I wanted to create a chotopleth map of the percentages for each county, which required the geojson data of
turkey.
After some searching, I found the data in this GitHub
repo.
The code I use for generating the map is:
def makeMap(value, colorrange, labelName):
geojsonlink = "https://raw.githubusercontent.com/alpers/Turkey-Maps-GeoJSON/master/tr-cities.json"
with urlopen(geojsonlink) as response:
cities = json.load(response)
fig = px.choropleth(data,
geojson=cities,
color=value,
locations="CITY",
featureidkey="properties.name",
range_color=colorrange,
labels={"CITY" :"City", value: labelName},
color_continuous_scale="tempo") #matter algae
fig.update_layout(margin={"r":0,"t":0,"l":0,"b":0})
fig.update_geos(fitbounds="locations", visible=False)
fig.show()
This code generates the map you see in the title. I also made a grouped bar chart of the doses. The graph below shows the first dose of the top 5 cities. I was going to make it top 5, then a nice seperator, then bottom 5 for the percentages in one chart, but that proved too difficult, so I instead made 2 charts:


The graphs are also generated using the plotly library, with the following code:
def top5Bar(mainNum, otherNum, colours):
name1 = "percOfDose" + str(mainNum)
name2 = "percOfDose" + str(otherNum)
mainDose = data.nlargest(5, name1)[["CITY", name1]]
otherDose = data.loc[data['CITY'].isin(mainDose["CITY"])].copy()
mainDose[name1] = mainDose[name1].round(decimals=1)

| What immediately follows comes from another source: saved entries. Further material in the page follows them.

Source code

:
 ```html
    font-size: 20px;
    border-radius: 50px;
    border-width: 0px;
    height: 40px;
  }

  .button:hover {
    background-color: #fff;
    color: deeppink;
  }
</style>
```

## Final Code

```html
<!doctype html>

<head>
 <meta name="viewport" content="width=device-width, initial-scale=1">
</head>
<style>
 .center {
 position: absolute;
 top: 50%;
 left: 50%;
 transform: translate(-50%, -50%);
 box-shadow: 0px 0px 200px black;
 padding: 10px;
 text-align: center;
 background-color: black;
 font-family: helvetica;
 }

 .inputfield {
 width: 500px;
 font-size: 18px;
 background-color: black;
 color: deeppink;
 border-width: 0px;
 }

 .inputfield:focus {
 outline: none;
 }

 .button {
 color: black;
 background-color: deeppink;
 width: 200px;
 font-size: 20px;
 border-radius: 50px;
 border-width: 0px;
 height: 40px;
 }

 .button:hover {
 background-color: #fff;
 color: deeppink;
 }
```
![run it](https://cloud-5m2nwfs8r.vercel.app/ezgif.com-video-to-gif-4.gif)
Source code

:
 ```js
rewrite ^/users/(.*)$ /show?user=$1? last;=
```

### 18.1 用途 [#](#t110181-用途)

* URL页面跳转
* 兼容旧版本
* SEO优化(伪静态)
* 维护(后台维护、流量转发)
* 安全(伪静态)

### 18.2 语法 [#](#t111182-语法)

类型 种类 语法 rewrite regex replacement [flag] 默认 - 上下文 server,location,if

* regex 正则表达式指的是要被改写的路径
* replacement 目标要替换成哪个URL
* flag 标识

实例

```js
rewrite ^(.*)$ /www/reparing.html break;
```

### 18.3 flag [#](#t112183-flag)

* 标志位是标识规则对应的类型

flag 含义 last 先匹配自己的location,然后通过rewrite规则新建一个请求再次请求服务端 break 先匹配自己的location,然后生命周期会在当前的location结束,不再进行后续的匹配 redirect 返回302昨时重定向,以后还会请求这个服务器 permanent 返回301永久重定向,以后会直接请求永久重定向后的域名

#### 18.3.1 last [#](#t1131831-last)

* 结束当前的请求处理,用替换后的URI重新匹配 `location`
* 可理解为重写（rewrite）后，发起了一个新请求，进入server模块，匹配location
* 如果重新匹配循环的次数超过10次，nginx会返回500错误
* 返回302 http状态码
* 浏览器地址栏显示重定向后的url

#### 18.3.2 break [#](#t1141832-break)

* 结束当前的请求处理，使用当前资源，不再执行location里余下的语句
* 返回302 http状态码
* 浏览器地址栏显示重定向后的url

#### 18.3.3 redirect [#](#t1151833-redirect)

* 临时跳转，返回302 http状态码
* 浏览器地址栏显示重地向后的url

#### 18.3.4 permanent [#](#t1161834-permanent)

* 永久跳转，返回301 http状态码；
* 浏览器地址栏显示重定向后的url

otherDose[name2] = otherDose[name2].round(decimals=1)
fig = go.Figure(data=[
go.Bar(name="% of Dose " + str(mainNum), x = mainDose["CITY"],y=mainDose[name1],
marker=dict(color=colours[0],opacity=0.8)),
go.Bar(name="% of Dose " + str(otherNum), x = otherDose["CITY"],y=otherDose[name2],
marker=dict(color=colours[1],opacity=0.8))
])
fig.update_layout(barmode="group", title_text="Top 5 cities sorted by the highest percentage of "+
str(mainNum) + findSuffix(mainNum) + " Dose (not " +
str(otherNum) + findSuffix(otherNum) + ")")
fig.show()
The code for the bottom 5 is similar.